• PROBLEM DESCRIPTION: Render the data below as a JSON list of strings, one string per line and with blank lines left out, beginning at the line that contains "pose: elev=253.5 azim=338.9" and stopping after the last line of the data.

============================================================

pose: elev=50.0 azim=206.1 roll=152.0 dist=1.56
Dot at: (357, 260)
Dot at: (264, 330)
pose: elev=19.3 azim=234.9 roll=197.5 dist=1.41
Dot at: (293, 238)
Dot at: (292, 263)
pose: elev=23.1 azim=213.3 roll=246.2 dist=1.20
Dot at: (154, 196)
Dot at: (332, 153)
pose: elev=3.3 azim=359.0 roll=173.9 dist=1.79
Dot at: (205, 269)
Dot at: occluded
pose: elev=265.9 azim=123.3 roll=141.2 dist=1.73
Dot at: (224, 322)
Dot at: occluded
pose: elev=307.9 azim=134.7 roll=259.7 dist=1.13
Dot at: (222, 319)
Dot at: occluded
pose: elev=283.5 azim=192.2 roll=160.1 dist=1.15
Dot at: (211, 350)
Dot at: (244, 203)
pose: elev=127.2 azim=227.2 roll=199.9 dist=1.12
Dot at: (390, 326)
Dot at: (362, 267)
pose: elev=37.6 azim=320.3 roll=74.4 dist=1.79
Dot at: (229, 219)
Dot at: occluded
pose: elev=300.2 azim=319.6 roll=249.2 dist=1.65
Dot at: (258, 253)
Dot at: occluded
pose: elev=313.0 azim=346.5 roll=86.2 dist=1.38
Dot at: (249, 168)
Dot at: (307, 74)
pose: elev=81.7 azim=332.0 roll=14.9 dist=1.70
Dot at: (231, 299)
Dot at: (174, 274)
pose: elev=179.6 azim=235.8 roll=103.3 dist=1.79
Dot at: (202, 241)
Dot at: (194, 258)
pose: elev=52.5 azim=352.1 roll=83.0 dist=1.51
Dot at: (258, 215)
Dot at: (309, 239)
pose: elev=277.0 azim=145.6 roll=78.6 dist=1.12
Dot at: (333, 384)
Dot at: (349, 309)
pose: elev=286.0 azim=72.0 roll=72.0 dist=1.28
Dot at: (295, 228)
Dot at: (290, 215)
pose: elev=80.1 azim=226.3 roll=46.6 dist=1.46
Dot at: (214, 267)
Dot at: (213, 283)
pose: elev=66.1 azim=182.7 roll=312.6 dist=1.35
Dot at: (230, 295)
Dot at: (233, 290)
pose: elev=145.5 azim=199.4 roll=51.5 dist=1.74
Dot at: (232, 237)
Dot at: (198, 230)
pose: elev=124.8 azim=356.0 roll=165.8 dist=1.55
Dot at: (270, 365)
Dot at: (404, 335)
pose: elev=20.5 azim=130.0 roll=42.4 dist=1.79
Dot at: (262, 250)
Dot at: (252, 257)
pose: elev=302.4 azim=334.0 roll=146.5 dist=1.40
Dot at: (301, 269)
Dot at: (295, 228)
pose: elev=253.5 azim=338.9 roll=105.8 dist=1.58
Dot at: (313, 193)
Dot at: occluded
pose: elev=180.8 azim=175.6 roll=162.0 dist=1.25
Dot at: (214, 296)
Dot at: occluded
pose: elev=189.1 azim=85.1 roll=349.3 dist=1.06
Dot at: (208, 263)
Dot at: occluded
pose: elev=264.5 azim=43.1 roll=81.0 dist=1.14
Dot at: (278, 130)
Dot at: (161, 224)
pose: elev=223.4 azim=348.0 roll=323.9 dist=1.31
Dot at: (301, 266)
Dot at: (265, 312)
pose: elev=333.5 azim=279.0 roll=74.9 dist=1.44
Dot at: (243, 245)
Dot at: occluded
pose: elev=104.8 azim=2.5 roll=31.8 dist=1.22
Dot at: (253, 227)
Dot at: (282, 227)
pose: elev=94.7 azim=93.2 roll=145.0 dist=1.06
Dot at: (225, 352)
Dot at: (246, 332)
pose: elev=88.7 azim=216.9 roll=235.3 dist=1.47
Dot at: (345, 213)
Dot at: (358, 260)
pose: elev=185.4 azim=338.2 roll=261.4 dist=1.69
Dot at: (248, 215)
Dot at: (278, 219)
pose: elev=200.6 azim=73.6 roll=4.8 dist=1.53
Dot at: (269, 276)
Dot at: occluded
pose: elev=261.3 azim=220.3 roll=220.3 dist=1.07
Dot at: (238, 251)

============================================================

• TASK ANSWER:
[
  "pose: elev=253.5 azim=338.9 roll=105.8 dist=1.58",
  "Dot at: (313, 193)",
  "Dot at: occluded",
  "pose: elev=180.8 azim=175.6 roll=162.0 dist=1.25",
  "Dot at: (214, 296)",
  "Dot at: occluded",
  "pose: elev=189.1 azim=85.1 roll=349.3 dist=1.06",
  "Dot at: (208, 263)",
  "Dot at: occluded",
  "pose: elev=264.5 azim=43.1 roll=81.0 dist=1.14",
  "Dot at: (278, 130)",
  "Dot at: (161, 224)",
  "pose: elev=223.4 azim=348.0 roll=323.9 dist=1.31",
  "Dot at: (301, 266)",
  "Dot at: (265, 312)",
  "pose: elev=333.5 azim=279.0 roll=74.9 dist=1.44",
  "Dot at: (243, 245)",
  "Dot at: occluded",
  "pose: elev=104.8 azim=2.5 roll=31.8 dist=1.22",
  "Dot at: (253, 227)",
  "Dot at: (282, 227)",
  "pose: elev=94.7 azim=93.2 roll=145.0 dist=1.06",
  "Dot at: (225, 352)",
  "Dot at: (246, 332)",
  "pose: elev=88.7 azim=216.9 roll=235.3 dist=1.47",
  "Dot at: (345, 213)",
  "Dot at: (358, 260)",
  "pose: elev=185.4 azim=338.2 roll=261.4 dist=1.69",
  "Dot at: (248, 215)",
  "Dot at: (278, 219)",
  "pose: elev=200.6 azim=73.6 roll=4.8 dist=1.53",
  "Dot at: (269, 276)",
  "Dot at: occluded",
  "pose: elev=261.3 azim=220.3 roll=220.3 dist=1.07",
  "Dot at: (238, 251)"
]